Please transcribe the following records in full, exactly as given.

| The records |
╔══
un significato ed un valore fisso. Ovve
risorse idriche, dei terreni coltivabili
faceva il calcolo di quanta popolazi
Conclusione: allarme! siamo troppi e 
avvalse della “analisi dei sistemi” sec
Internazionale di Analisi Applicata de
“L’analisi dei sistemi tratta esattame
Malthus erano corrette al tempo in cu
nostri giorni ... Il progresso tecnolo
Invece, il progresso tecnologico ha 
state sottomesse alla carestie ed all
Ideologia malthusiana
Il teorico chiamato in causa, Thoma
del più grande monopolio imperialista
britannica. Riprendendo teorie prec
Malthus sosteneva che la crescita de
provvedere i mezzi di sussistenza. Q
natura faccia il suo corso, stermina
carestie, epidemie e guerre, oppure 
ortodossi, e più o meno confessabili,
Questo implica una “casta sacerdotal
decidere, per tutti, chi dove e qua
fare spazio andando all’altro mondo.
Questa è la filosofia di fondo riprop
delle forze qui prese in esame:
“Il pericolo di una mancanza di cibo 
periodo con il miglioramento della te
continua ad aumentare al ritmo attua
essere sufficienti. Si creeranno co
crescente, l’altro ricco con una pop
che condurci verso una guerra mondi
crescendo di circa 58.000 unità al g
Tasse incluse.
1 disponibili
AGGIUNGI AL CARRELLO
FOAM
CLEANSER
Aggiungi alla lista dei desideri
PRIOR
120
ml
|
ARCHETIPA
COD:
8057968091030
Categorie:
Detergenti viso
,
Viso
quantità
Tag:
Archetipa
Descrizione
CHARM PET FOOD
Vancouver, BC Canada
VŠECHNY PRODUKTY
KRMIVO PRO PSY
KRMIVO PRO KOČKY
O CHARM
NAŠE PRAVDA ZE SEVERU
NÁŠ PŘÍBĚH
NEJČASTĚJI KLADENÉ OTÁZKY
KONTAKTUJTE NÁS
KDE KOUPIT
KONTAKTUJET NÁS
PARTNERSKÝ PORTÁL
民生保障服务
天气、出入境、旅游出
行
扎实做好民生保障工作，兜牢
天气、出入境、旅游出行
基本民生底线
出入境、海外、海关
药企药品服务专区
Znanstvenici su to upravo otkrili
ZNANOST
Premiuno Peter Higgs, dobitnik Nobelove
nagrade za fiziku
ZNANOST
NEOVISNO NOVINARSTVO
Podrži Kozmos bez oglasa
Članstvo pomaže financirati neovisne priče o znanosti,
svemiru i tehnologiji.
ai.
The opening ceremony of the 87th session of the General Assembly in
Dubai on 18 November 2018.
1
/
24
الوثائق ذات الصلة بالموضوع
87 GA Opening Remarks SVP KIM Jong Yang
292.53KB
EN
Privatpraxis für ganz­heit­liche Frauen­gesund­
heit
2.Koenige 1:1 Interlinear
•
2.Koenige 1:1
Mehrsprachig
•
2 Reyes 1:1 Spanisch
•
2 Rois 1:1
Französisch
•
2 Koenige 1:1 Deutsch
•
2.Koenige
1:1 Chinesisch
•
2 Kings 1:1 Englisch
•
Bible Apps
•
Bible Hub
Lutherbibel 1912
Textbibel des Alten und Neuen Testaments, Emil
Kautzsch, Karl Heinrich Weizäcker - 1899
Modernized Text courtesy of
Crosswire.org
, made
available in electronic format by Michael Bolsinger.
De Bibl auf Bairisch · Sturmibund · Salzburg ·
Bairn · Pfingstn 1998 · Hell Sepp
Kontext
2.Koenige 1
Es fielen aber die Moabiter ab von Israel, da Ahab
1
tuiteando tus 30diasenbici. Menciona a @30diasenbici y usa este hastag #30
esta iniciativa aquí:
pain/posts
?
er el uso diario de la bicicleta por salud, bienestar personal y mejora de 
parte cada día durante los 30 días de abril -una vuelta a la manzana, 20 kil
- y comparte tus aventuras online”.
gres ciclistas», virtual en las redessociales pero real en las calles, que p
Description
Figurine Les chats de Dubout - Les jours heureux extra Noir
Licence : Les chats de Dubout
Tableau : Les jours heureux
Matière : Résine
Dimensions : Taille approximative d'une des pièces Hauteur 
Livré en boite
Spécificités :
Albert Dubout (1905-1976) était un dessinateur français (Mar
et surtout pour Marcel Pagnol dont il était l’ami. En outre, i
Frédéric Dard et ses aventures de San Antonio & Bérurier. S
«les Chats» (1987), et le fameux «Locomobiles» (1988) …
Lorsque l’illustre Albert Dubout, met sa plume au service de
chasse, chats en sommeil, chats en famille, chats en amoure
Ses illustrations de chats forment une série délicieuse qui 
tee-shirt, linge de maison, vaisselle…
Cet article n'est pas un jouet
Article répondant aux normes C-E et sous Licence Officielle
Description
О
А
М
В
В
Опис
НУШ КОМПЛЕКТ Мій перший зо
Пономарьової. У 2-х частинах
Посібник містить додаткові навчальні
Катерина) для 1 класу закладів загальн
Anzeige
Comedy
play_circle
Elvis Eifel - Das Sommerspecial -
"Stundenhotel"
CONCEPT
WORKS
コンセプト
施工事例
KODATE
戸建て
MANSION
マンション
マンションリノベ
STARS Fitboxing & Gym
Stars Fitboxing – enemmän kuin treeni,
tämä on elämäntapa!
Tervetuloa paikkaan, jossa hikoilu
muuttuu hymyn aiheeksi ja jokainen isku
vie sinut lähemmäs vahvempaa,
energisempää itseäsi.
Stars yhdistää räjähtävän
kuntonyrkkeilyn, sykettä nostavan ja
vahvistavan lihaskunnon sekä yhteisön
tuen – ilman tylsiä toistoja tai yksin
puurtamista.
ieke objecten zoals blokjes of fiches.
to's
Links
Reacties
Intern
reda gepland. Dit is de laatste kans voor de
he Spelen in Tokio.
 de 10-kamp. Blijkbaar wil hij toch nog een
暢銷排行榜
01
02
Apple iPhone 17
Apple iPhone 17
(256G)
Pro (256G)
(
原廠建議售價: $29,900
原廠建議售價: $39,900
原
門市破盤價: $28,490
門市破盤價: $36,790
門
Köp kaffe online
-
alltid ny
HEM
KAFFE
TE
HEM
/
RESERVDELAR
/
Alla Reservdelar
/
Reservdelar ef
╚══
| Response |
un significato ed un valore fisso. Ovve
risorse idriche, dei terreni coltivabili
faceva il calcolo di quanta popolazi
Conclusione: allarme! siamo troppi e 
avvalse della “analisi dei sistemi” sec
Internazionale di Analisi Applicata de
“L’analisi dei sistemi tratta esattame
Malthus erano corrette al tempo in cu
nostri giorni ... Il progresso tecnolo
Invece, il progresso tecnologico ha 
state sottomesse alla carestie ed all
Ideologia malthusiana
Il teorico chiamato in causa, Thoma
del più grande monopolio imperialista
britannica. Riprendendo teorie prec
Malthus sosteneva che la crescita de
provvedere i mezzi di sussistenza. Q
natura faccia il suo corso, stermina
carestie, epidemie e guerre, oppure 
ortodossi, e più o meno confessabili,
Questo implica una “casta sacerdotal
decidere, per tutti, chi dove e qua
fare spazio andando all’altro mondo.
Questa è la filosofia di fondo riprop
delle forze qui prese in esame:
“Il pericolo di una mancanza di cibo 
periodo con il miglioramento della te
continua ad aumentare al ritmo attua
essere sufficienti. Si creeranno co
crescente, l’altro ricco con una pop
che condurci verso una guerra mondi
crescendo di circa 58.000 unità al g
Tasse incluse.
1 disponibili
AGGIUNGI AL CARRELLO
FOAM
CLEANSER
Aggiungi alla lista dei desideri
PRIOR
120
ml
|
ARCHETIPA
COD:
8057968091030
Categorie:
Detergenti viso
,
Viso
quantità
Tag:
Archetipa
Descrizione
CHARM PET FOOD
Vancouver, BC Canada
VŠECHNY PRODUKTY
KRMIVO PRO PSY
KRMIVO PRO KOČKY
O CHARM
NAŠE PRAVDA ZE SEVERU
NÁŠ PŘÍBĚH
NEJČASTĚJI KLADENÉ OTÁZKY
KONTAKTUJTE NÁS
KDE KOUPIT
KONTAKTUJET NÁS
PARTNERSKÝ PORTÁL
民生保障服务
天气、出入境、旅游出
行
扎实做好民生保障工作，兜牢
天气、出入境、旅游出行
基本民生底线
出入境、海外、海关
药企药品服务专区
Znanstvenici su to upravo otkrili
ZNANOST
Premiuno Peter Higgs, dobitnik Nobelove
nagrade za fiziku
ZNANOST
NEOVISNO NOVINARSTVO
Podrži Kozmos bez oglasa
Članstvo pomaže financirati neovisne priče o znanosti,
svemiru i tehnologiji.
ai.
The opening ceremony of the 87th session of the General Assembly in
Dubai on 18 November 2018.
1
/
24
الوثائق ذات الصلة بالموضوع
87 GA Opening Remarks SVP KIM Jong Yang
292.53KB
EN
Privatpraxis für ganz­heit­liche Frauen­gesund­
heit
2.Koenige 1:1 Interlinear
•
2.Koenige 1:1
Mehrsprachig
•
2 Reyes 1:1 Spanisch
•
2 Rois 1:1
Französisch
•
2 Koenige 1:1 Deutsch
•
2.Koenige
1:1 Chinesisch
•
2 Kings 1:1 Englisch
•
Bible Apps
•
Bible Hub
Lutherbibel 1912
Textbibel des Alten und Neuen Testaments, Emil
Kautzsch, Karl Heinrich Weizäcker - 1899
Modernized Text courtesy of
Crosswire.org
, made
available in electronic format by Michael Bolsinger.
De Bibl auf Bairisch · Sturmibund · Salzburg ·
Bairn · Pfingstn 1998 · Hell Sepp
Kontext
2.Koenige 1
Es fielen aber die Moabiter ab von Israel, da Ahab
1
tuiteando tus 30diasenbici. Menciona a @30diasenbici y usa este hastag #30
esta iniciativa aquí:
pain/posts
?
er el uso diario de la bicicleta por salud, bienestar personal y mejora de 
parte cada día durante los 30 días de abril -una vuelta a la manzana, 20 kil
- y comparte tus aventuras online”.
gres ciclistas», virtual en las redessociales pero real en las calles, que p
Description
Figurine Les chats de Dubout - Les jours heureux extra Noir
Licence : Les chats de Dubout
Tableau : Les jours heureux
Matière : Résine
Dimensions : Taille approximative d'une des pièces Hauteur 
Livré en boite
Spécificités :
Albert Dubout (1905-1976) était un dessinateur français (Mar
et surtout pour Marcel Pagnol dont il était l’ami. En outre, i
Frédéric Dard et ses aventures de San Antonio & Bérurier. S
«les Chats» (1987), et le fameux «Locomobiles» (1988) …
Lorsque l’illustre Albert Dubout, met sa plume au service de
chasse, chats en sommeil, chats en famille, chats en amoure
Ses illustrations de chats forment une série délicieuse qui 
tee-shirt, linge de maison, vaisselle…
Cet article n'est pas un jouet
Article répondant aux normes C-E et sous Licence Officielle
Description
О
А
М
В
В
Опис
НУШ КОМПЛЕКТ Мій перший зо
Пономарьової. У 2-х частинах
Посібник містить додаткові навчальні
Катерина) для 1 класу закладів загальн
Anzeige
Comedy
play_circle
Elvis Eifel - Das Sommerspecial -
"Stundenhotel"
CONCEPT
WORKS
コンセプト
施工事例
KODATE
戸建て
MANSION
マンション
マンションリノベ
STARS Fitboxing & Gym
Stars Fitboxing – enemmän kuin treeni,
tämä on elämäntapa!
Tervetuloa paikkaan, jossa hikoilu
muuttuu hymyn aiheeksi ja jokainen isku
vie sinut lähemmäs vahvempaa,
energisempää itseäsi.
Stars yhdistää räjähtävän
kuntonyrkkeilyn, sykettä nostavan ja
vahvistavan lihaskunnon sekä yhteisön
tuen – ilman tylsiä toistoja tai yksin
puurtamista.
ieke objecten zoals blokjes of fiches.
to's
Links
Reacties
Intern
reda gepland. Dit is de laatste kans voor de
he Spelen in Tokio.
 de 10-kamp. Blijkbaar wil hij toch nog een
暢銷排行榜
01
02
Apple iPhone 17
Apple iPhone 17
(256G)
Pro (256G)
(
原廠建議售價: $29,900
原廠建議售價: $39,900
原
門市破盤價: $28,490
門市破盤價: $36,790
門
Köp kaffe online
-
alltid ny
HEM
KAFFE
TE
HEM
/
RESERVDELAR
/
Alla Reservdelar
/
Reservdelar ef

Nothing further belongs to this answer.